[PASSAGE PROVIDED]:
Segment Open

Related Functions: GetImgBitmapInfo, GetImgBitmap

GetImgRes

void GetImgRes(const IMG * img, int * pw, int * ph)

This function allows you to get the horizontal and vertical resolution of an image

Return Value

None

Parameters

img

Pointer to an image of type IMG.

pw

Pointer to an integer that will contain the image horizontal resolution, given in Dots Per Inch (DPI).

ph

Pointer to an integer that will contain the image vertical resolution, given in DPI.

Example

Copy to Clipboard

Related Functions: GetImgSize

GetImgSize

void GetImgSize(const IMG * img, int * pw, int * ph)

This function allows you to get the size of an image, given in pixels.

Return Value

None

Parameters

img

Pointer to an image of type IMG.

pw

Pointer to an integer that will contain the image width in pixels

ph

Pointer to an integer that will contain the image height in pixels

Example

The following example retrieves an image size

Copy to Clipboard

Related Functions: GetImgRes

GetNbImages

int GetNbImages(const SETOFIMG * set)

Returns the number of images that a set of images contains.

Return Value

The number of images in the set

Parameters

set

A pointer to a set of images of type SETOFIMG.

Example

Copy to Clipboard

HalfSizeImg

IMG * HalfSizeImg(IMG * img)

Shrinks a bi-level image at 50% of the original size and returns the result in a grayscale image.

Return Value

A pointer to a new IMG object. If the function fails, the return value is NULL.

Parameters

img

Pointer to an image of type IMG.

Comments

The original image is left unchanged. If you don't need it anymore, you have to free it by calling the FREEIMG function. This function is mainly useful when you want to display a reduced bi-level image with a good display quality.

Example

Copy to Clipboard

Related Functions: ResizeImg, ShrinkImg

InsertImage

int InsertImage(SETOFIMG * set, int index, IMG * image)

Inserts an image in a set of image at a given position.

Return Value

If the function fails, a nonzero value is returned.

Parameters

set

A pointer to a set of images of type SETOFIMG.

Segment Closed

[WHAT YOU NEED TO DO]:
a – In the image function reference, what unit does GetImgRes use for the horizontal and vertical resolution values?
b – Using the image function reference, explain why a caller of HalfSizeImg might still need to call FREEIMG after it succeeds.
c – Continue the image function reference from its final line, carrying on with the remaining parameters of InsertImage.

[GIVEN ENTRIES]:
Segment Open

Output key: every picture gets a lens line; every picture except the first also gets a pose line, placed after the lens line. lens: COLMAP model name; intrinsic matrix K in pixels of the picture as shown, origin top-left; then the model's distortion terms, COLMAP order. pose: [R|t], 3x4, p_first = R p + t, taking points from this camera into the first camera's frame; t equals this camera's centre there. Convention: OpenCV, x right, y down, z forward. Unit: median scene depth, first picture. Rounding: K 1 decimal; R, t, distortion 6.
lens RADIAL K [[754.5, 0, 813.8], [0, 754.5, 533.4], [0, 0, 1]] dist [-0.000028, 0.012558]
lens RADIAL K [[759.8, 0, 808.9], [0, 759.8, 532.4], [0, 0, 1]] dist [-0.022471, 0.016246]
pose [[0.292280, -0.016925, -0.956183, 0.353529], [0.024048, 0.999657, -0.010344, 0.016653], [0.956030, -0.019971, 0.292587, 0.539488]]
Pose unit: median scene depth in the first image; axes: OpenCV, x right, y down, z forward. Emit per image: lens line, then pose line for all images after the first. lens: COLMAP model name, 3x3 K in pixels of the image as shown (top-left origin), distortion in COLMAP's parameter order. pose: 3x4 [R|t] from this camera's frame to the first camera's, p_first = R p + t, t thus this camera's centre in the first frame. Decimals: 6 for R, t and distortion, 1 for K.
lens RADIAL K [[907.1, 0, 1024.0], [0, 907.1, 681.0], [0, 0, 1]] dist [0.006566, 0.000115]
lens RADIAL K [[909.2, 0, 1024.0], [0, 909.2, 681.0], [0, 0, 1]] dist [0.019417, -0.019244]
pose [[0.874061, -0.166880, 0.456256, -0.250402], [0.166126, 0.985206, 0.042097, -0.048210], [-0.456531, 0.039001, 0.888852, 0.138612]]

Segment Closed

[TASK-BY-TASK ANSWERS]:
a – Dots Per Inch (DPI).

b – HalfSizeImg returns a new IMG object and leaves the original image unchanged. If the caller no longer needs that original, it has to be freed by calling the FREEIMG function.

c –
index

Position of the inserted image, counted from 0.

image

Inserted image.

Example

Copy to Clipboard

Related Functions: AddImage, AddDIB

InvertImg

int InvertImg(IMG * img)

Inverts an image (black pixels becomes white and white pixels becomes black)

Return Value

If the function fails a nonzero error code is returned.

Parameters

img

Pointer to an image of type IMG.

Example

Copy to Clipboard

LoadImg

IMG * LoadImg(const char * filename)

Loads an image from a TIFF file.

Return Value

A pointer to the loaded image or NULL if the function fails.

Parameters

filename

TIFF file name

Comments

When you don't need the loaded image anymore, you have to free it by calling the FreeImg function. If you load a multiple image TIFF file, only the first image stored in the file is loaded. You have to use LoadMultipleImg for handling multiple image files.

Example

Copy to Clipboard

LoadMultipleImg

SETOFIMG * LoadMultipleImg(const char * filename)

Loads a set of images from a TIFF file.

Return Value

A pointer to the loaded set or NULL if the function fails.

Parameters

filename

TIFF file name.

Comments

When you don't need the set anymore, you have to free it by calling the FreeMultipleImg function. If your TIFF files contain only one image, you should use LoadImg.

Example

Copy to Clipboard

Related Functions: SaveMultipleImgLoadImg

OCR

int OCR(const IMG * img, int noisy)

Recognizes the text located in an image.

Return Value

A non zero error code if the function fails.

Parameters

img

A pointer to the image to process.

noisy

Non zero value if the image is noisy (i.e. contains a lot of speckles)

Related Functions: OCROnArea

OCROnArea

int OCROnArea(const IMG * img, int noisy)

Recognizes the text located in an image that contains a unique text area. This function doesn't do any layout analysis on the area. The image containing the area is usually extracted from a page with ExtractImgArea.

Return Value

A non zero error code if the function fails.

Parameters

img

A pointer to the image to process.

noisy

A non zero value if the image is noisy (i.e. contains a lot of speckles)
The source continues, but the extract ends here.